(Chart comprehension data)
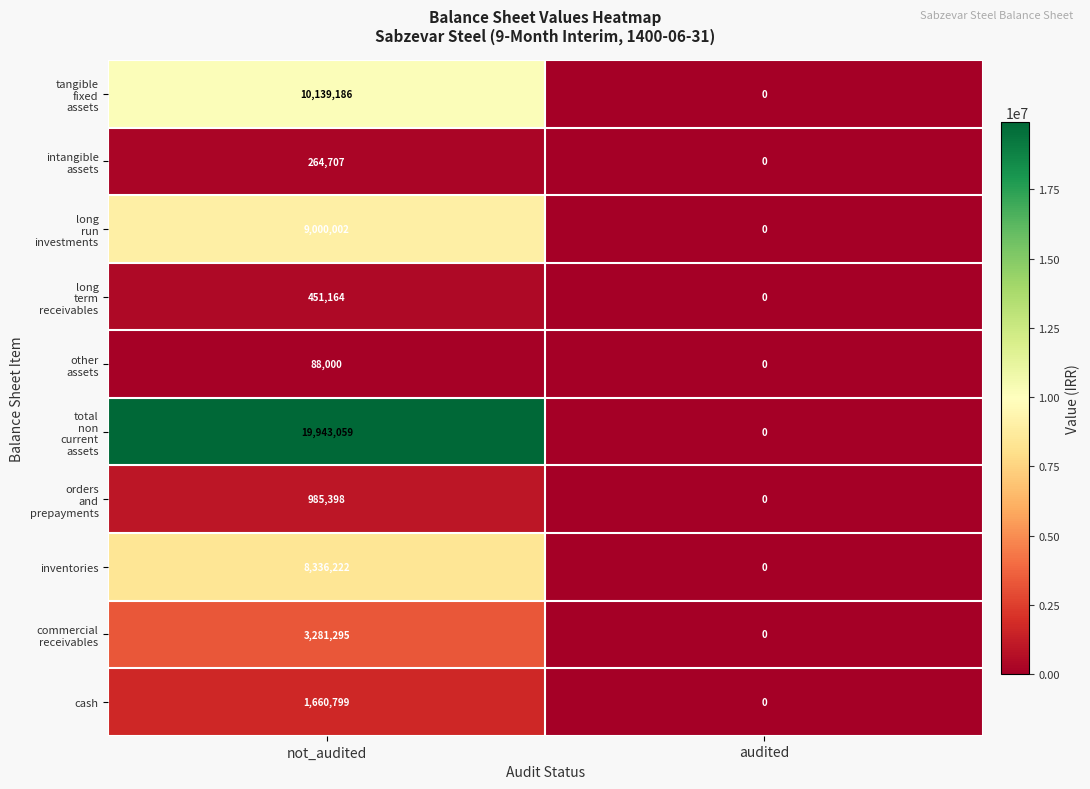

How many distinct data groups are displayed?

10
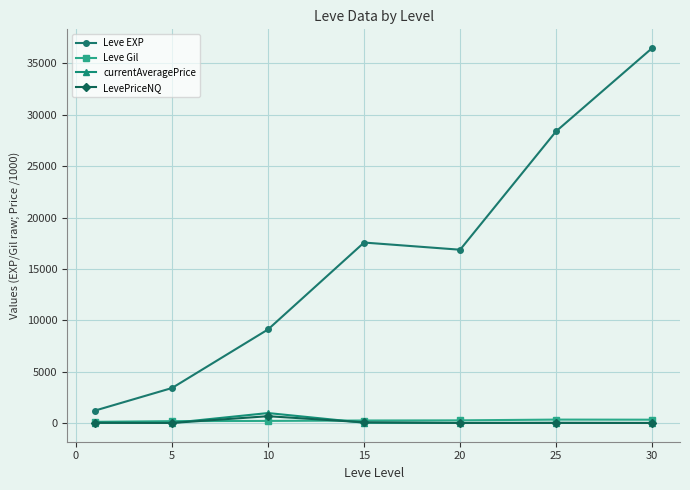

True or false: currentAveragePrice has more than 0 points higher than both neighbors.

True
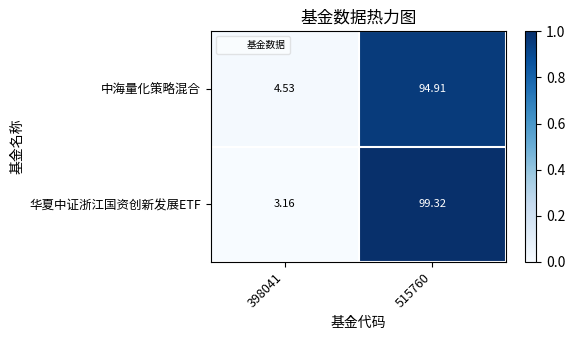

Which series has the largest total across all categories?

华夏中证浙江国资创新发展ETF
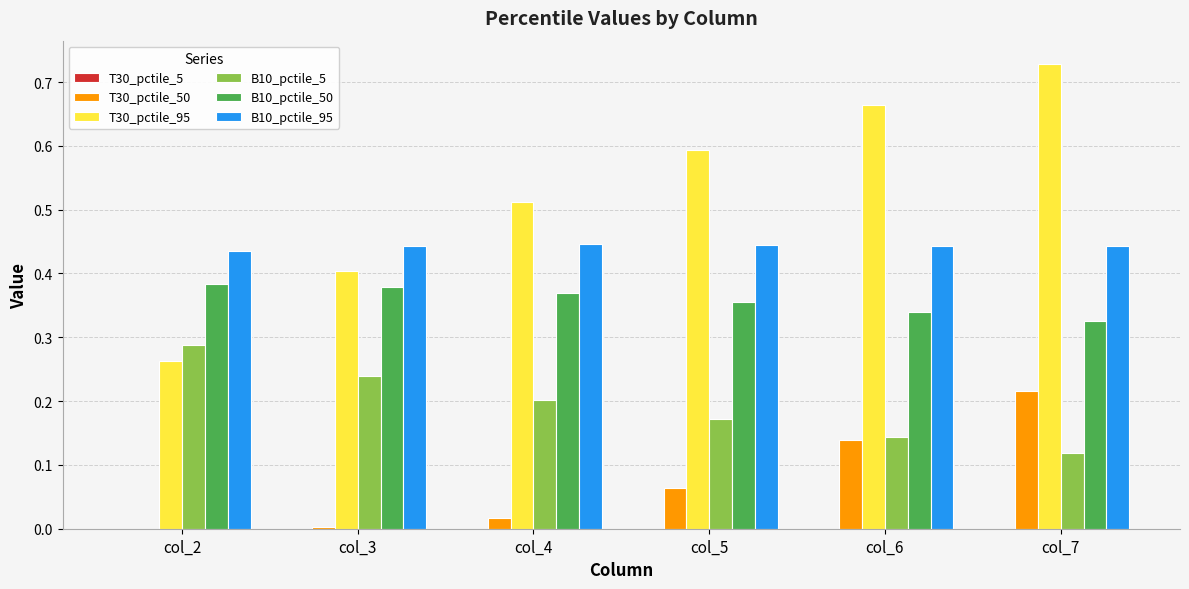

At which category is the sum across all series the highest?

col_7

Exercise brief:
Revise all of the entries above so that every "series" becomes "data series", and keep everything else the same. Leave the pictures out of your answer.

Output for this exercise:
How many distinct data groups are displayed?

10

True or false: currentAveragePrice has more than 0 points higher than both neighbors.

True

Which data series has the largest total across all categories?

华夏中证浙江国资创新发展ETF

At which category is the sum across all data series the highest?

col_7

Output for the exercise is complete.